I’ve never been intimidated by asylum seekers. I’ve never been afraid of Arabs either, not even Arabs with a beard. But I’ve been scared of men. Many times throughout my life men have given me reason to fret.
My earliest memory is from when I was about nine. A then young man looked me into his bedroom when my family visited his and used me as a masturbation tool. I was too young to understand what that hard thing was that pressed onto my clothes from the middle section of his body. He’s married now with a kid. I still meet him sometimes.

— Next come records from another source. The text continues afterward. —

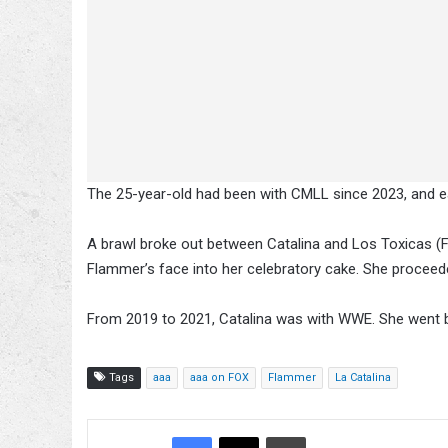
The 25-year-old had been with CMLL since 2023, and ea
A brawl broke out between Catalina and Los Toxicas (
Flammer’s face into her celebratory cake. She proceede
From 2019 to 2021, Catalina was with WWE. She went b
Tags
aaa
aaa on FOX
Flammer
La Catalina
Facebook
X
Bluesky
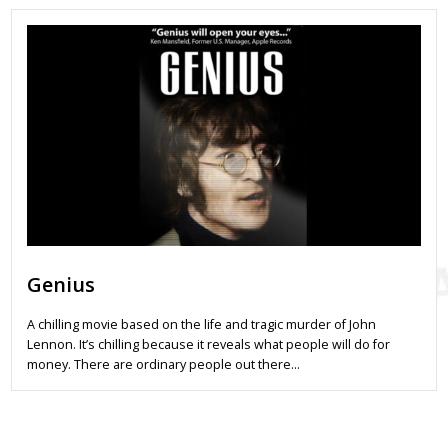
Genius
A chilling movie based on the life and tragic murder of John
Lennon. It’s chilling because it reveals what people will do for
money. There are ordinary people out there…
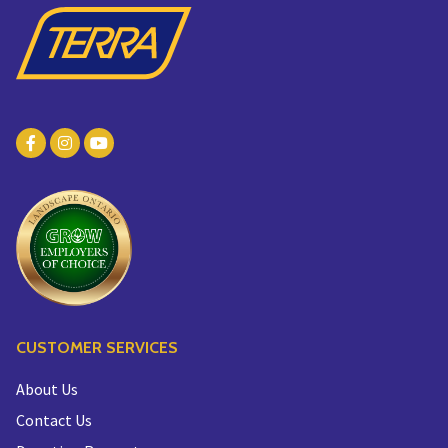
CUSTOMER SERVICES
About Us
Contact Us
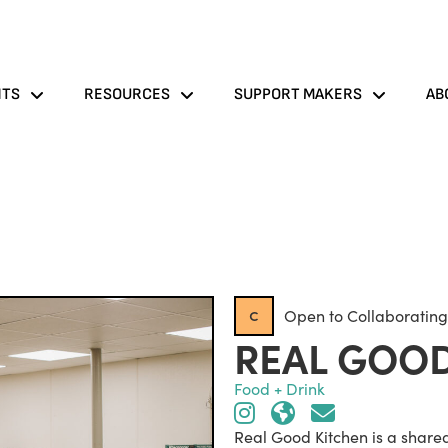
NTS
RESOURCES
SUPPORT MAKERS
AB
c
Open to Collaborating
REAL GOOD
Food + Drink
Real Good Kitchen is a share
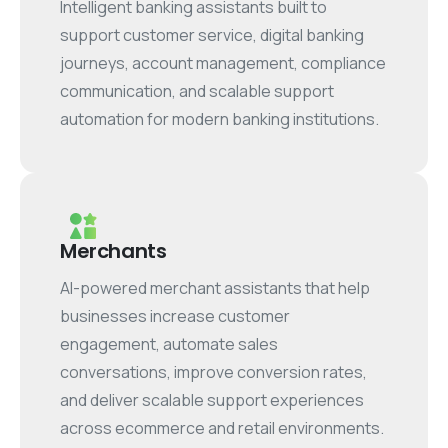
Intelligent banking assistants built to
support customer service, digital banking
journeys, account management, compliance
communication, and scalable support
automation for modern banking institutions.
Merchants
AI-powered merchant assistants that help
businesses increase customer
engagement, automate sales
conversations, improve conversion rates,
and deliver scalable support experiences
across ecommerce and retail environments.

Up to 1000 men attacked over a hundred women in Köln on New Year’s and most reports concern sexual harassment. After the events Hanna Fahl’s article pointed out that the common denominator isn’t ethnicity but gender. The attackers in Köln were all men.
My next memory is from a family trip to Paris. I was twelve and feverish for most of the vacation. While my mom was checking the timetable for the metro a man came up to me and started pulling my arm and asking me about myself, smiling with his face on uncomfortably close distance to mine. My mother shooed him away advising him not to bother her daughter who was only twelve.

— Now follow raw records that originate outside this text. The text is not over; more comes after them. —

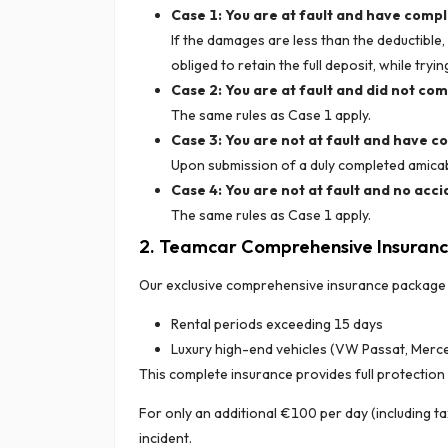
Case 1: You are at fault and have comp
If the damages are less than the deductible
obliged to retain the full deposit, while try
Case 2: You are at fault and did not co
The same rules as Case 1 apply.
Case 3: You are not at fault and have 
Upon submission of a duly completed amicabl
Case 4: You are not at fault and no acci
The same rules as Case 1 apply.
2. Teamcar Comprehensive Insuran
Our exclusive comprehensive insurance package is
Rental periods exceeding 15 days
Luxury high-end vehicles (VW Passat, Merce
This complete insurance provides full protection 
For only an additional €100 per day (including ta
incident.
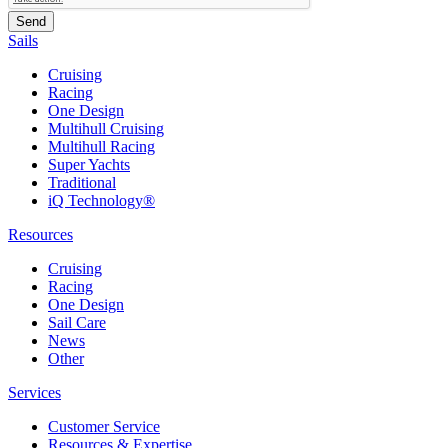
Sails
Cruising
Racing
One Design
Multihull Cruising
Multihull Racing
Super Yachts
Traditional
iQ Technology®
Resources
Cruising
Racing
One Design
Sail Care
News
Other
Services
Customer Service
Resources & Expertise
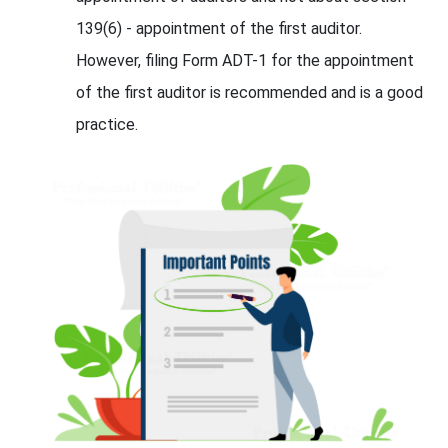
139(6) - appointment of the first auditor.
However, filing Form ADT-1 for the appointment
of the first auditor is recommended and is a good
practice.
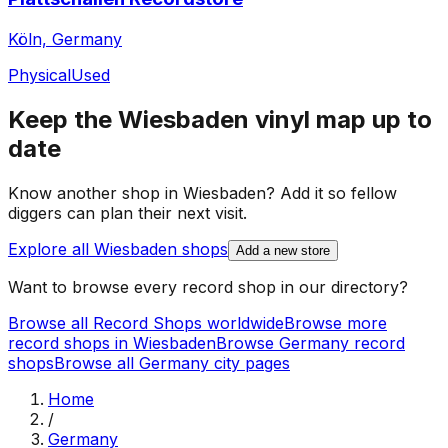
Köln, Germany
Physical
Used
Keep the
Wiesbaden
vinyl map up to
date
Know another shop in
Wiesbaden
? Add it so fellow
diggers can plan their next visit.
Explore all
Wiesbaden
shops
Add a new store
Want to browse every record shop in our directory?
Browse all Record Shops worldwide
Browse more
record shops in
Wiesbaden
Browse
Germany
record
shops
Browse all
Germany
city pages
Home
/
Germany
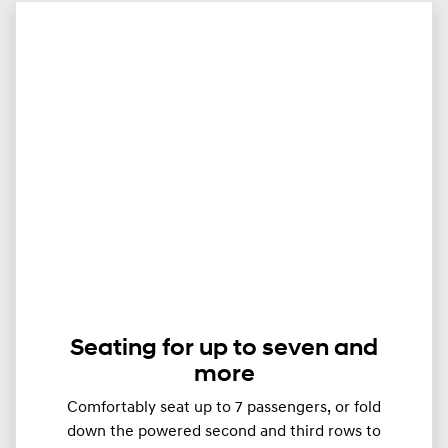
Seating for up to seven and
more
Comfortably seat up to ​​​7 passengers, or fold
down the powered second and third rows to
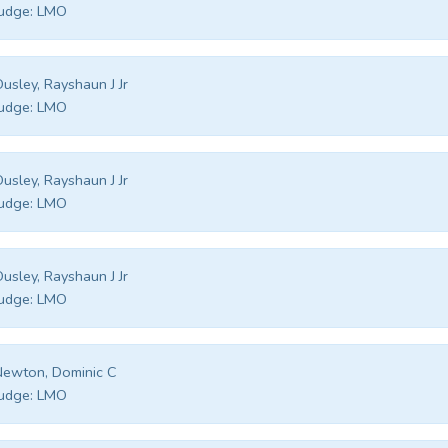
udge:
LMO
usley, Rayshaun J Jr
udge:
LMO
usley, Rayshaun J Jr
udge:
LMO
usley, Rayshaun J Jr
udge:
LMO
ewton, Dominic C
udge:
LMO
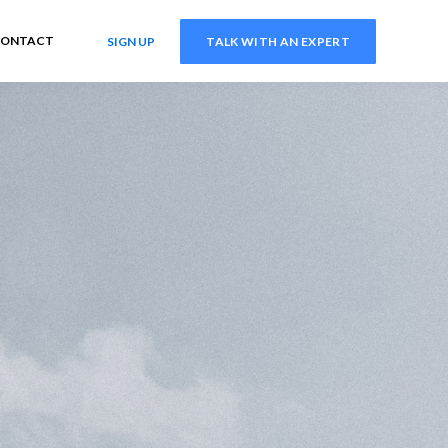
ONTACT
SIGN UP
TALK WITH AN EXPERT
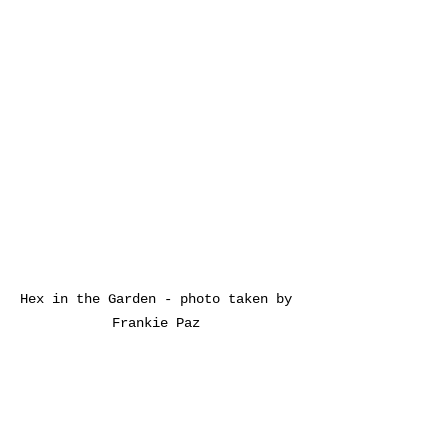
Hex in the Garden - photo taken by 
Frankie Paz 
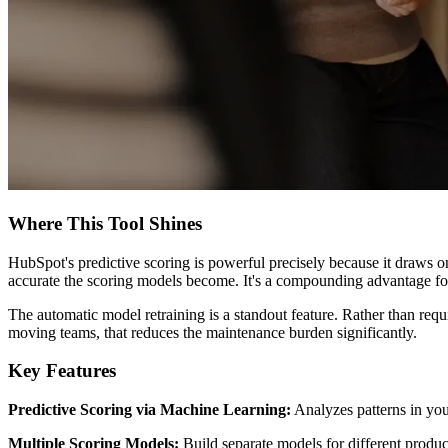
Where This Tool Shines
HubSpot's predictive scoring is powerful precisely because it draws 
accurate the scoring models become. It's a compounding advantage for
The automatic model retraining is a standout feature. Rather than req
moving teams, that reduces the maintenance burden significantly.
Key Features
Predictive Scoring via Machine Learning:
Analyzes patterns in you
Multiple Scoring Models:
Build separate models for different produc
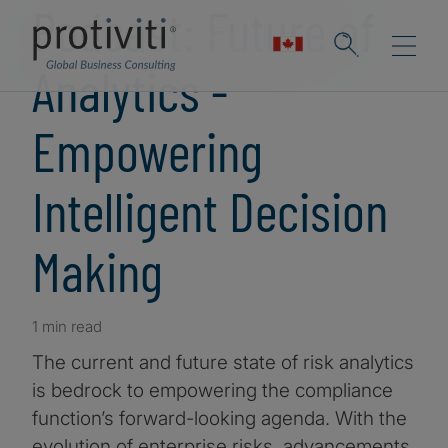
Podcast: Future of
Analytics -
Empowering
Intelligent Decision
Making
1 min read
The current and future state of risk analytics
is bedrock to empowering the compliance
function’s forward-looking agenda. With the
evolution of enterprise risks, advancements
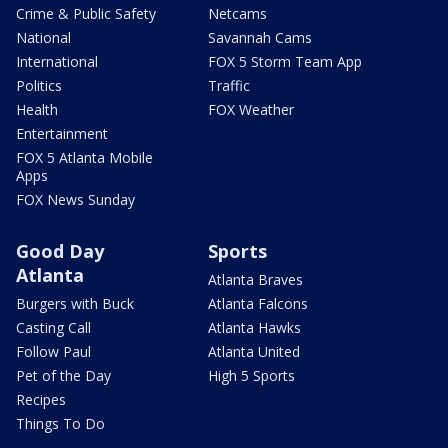
Crime & Public Safety
Netcams
National
Savannah Cams
International
FOX 5 Storm Team App
Politics
Traffic
Health
FOX Weather
Entertainment
FOX 5 Atlanta Mobile
Apps
FOX News Sunday
Good Day
Sports
Atlanta
Atlanta Braves
Burgers with Buck
Atlanta Falcons
Casting Call
Atlanta Hawks
Follow Paul
Atlanta United
Pet of the Day
High 5 Sports
Recipes
Things To Do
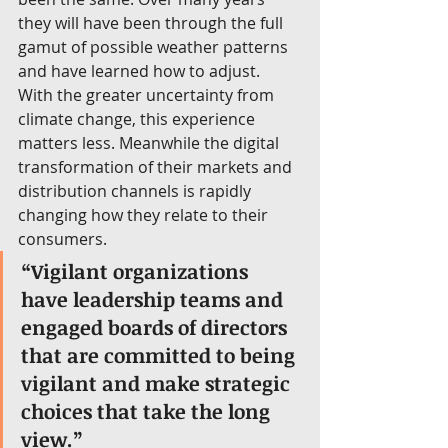
they will have been through the full 
gamut of possible weather patterns 
and have learned how to adjust. 
With the greater uncertainty from 
climate change, this experience 
matters less. Meanwhile the digital 
transformation of their markets and 
distribution channels is rapidly 
changing how they relate to their 
consumers.
“Vigilant organizations 
have leadership teams and 
engaged boards of directors 
that are committed to being 
vigilant and make strategic 
choices that take the long 
view.”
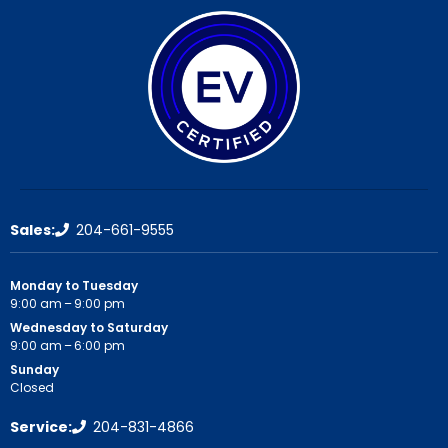
Sales:
204-661-9555
Monday to Tuesday
9:00 am – 9:00 pm
Wednesday to Saturday
9:00 am – 6:00 pm
Sunday
Closed
Service:
204-831-4866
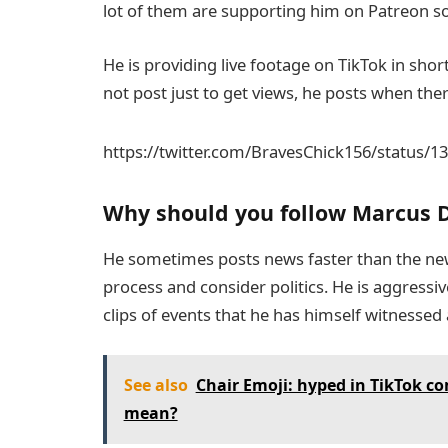
lot of them are supporting him on Patreon so
He is providing live footage on TikTok in shor
not post just to get views, he posts when the
https://twitter.com/BravesChick156/status/
Why should you follow Marcus 
He sometimes posts news faster than the ne
process and consider politics. He is aggressiv
clips of events that he has himself witnessed
See also
Chair Emoji: hyped in TikTok c
mean?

In high school I’d started to leave the house without the company of my parents and thus had to fend for myself. The last year of high school we had theme parties and for the sports theme I was in my A–game bouncing back home in my track and field team suit and trainers. I said good night to my classmate when we reached the edge of town and started walking home. I didn’t pay much attention to the guys about a hundred meters behind me until they started yelling after me while reducing the gap between us. Instead of going home I changed my route and ran over to my classmate’s place instead. He let me stay the night.

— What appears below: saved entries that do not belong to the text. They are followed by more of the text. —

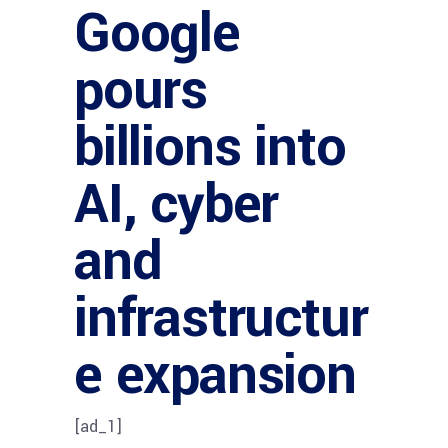
Google
pours
billions into
AI, cyber
and
infrastructur
e expansion
[ad_1]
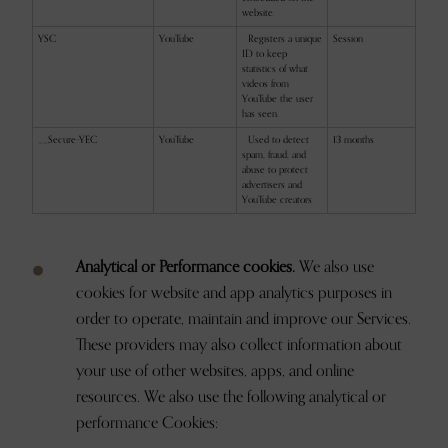
website.
YSC
YouTube
Registers a unique
Session
ID to keep
statistics of what
videos from
YouTube the user
has seen.
__Secure-YEC
YouTube
Used to detect
13 months
spam, fraud, and
abuse to protect
advertisers and
YouTube creators
Analytical or Performance cookies.
We also use
cookies for website and app analytics purposes in
order to operate, maintain and improve our Services.
These providers may also collect information about
your use of other websites, apps, and online
resources. We also use the following analytical or
performance Cookies:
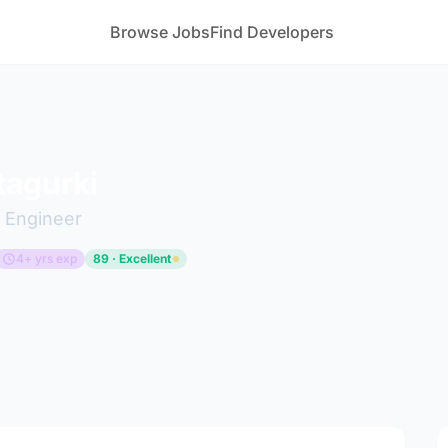
Browse Jobs
Find Developers
tagurki
 Engineer
4+ yrs exp
89 · Excellent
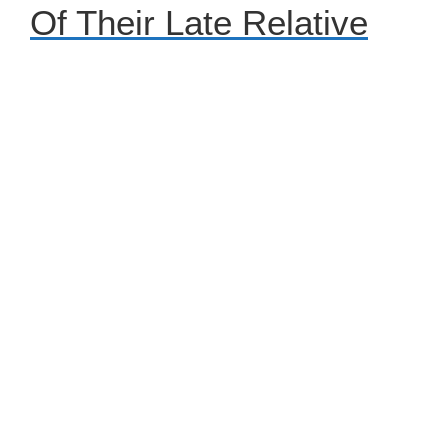
Of Their Late Relative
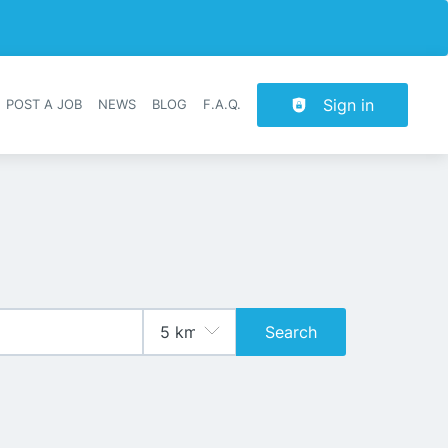
Sign in
POST A JOB
NEWS
BLOG
F.A.Q.
r navigation
Search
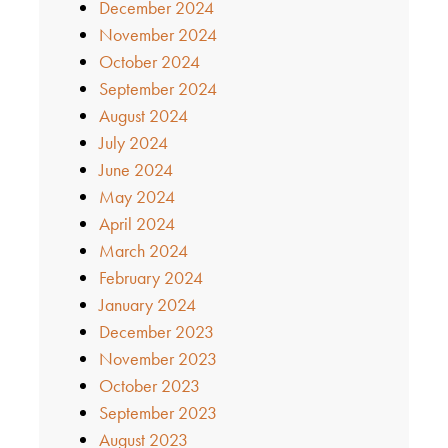
December 2024
November 2024
October 2024
September 2024
August 2024
July 2024
June 2024
May 2024
April 2024
March 2024
February 2024
January 2024
December 2023
November 2023
October 2023
September 2023
August 2023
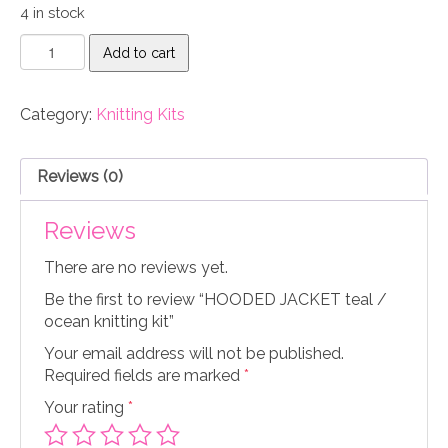
4 in stock
HOODED
Add to cart
JACKET
teal
/
Category:
Knitting Kits
ocean
knitting
kit
Reviews (0)
quantity
Reviews
There are no reviews yet.
Be the first to review “HOODED JACKET teal /
ocean knitting kit”
Your email address will not be published.
Required fields are marked
*
Your rating
*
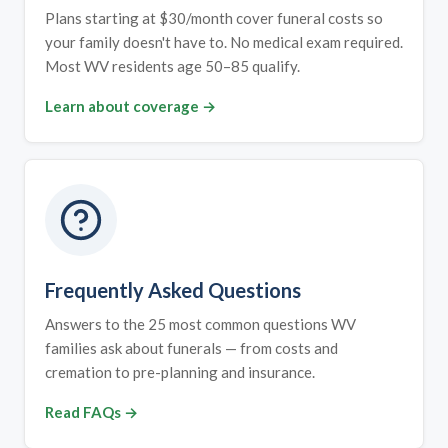
Plans starting at $30/month cover funeral costs so
your family doesn't have to. No medical exam required.
Most WV residents age 50–85 qualify.
Learn about coverage →
Frequently Asked Questions
Answers to the 25 most common questions WV
families ask about funerals — from costs and
cremation to pre-planning and insurance.
Read FAQs →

During uni I spent three years abroad in different countries. My experiences from the US I’ve talked about here. While in Lebanon I learnt that the Swedish passport is a treasure. I’d had marriage proposals before but the taxi driver during the day of the parade was harder than most men to get rid of. “Are you married?” he asked. Rather than entering the tiresome discussion of why that was none of his business I just answered truthfully. “Marry me! I’ll pay you!” Parts of the city were closed for traffic so he made a loop to the outskirts of Beirut to get from the east end to the west. All the time questioning my refusal to marry him for money and telling me he’d be raising the taxi fare if I didn’t come around. He put his hand on my lap. When we reached a neighborhood I recognized the last passenger left the back seat and I took the chance to jump out the front while he paid. The driver grabbed my arm trying to pull me back into the car. I threw the money in through the window ignoring his screams that I get back into the car. Eventually he yelled “Whore!” and drove off. Whore. It stuck for days.
I haven’t been unlucky. I’ve just been a girl going through life and this is how it is. Men and not asylum seekers suppress women. Don’t hijack the discussion about men’s violence against women and try to make it something that it’s not.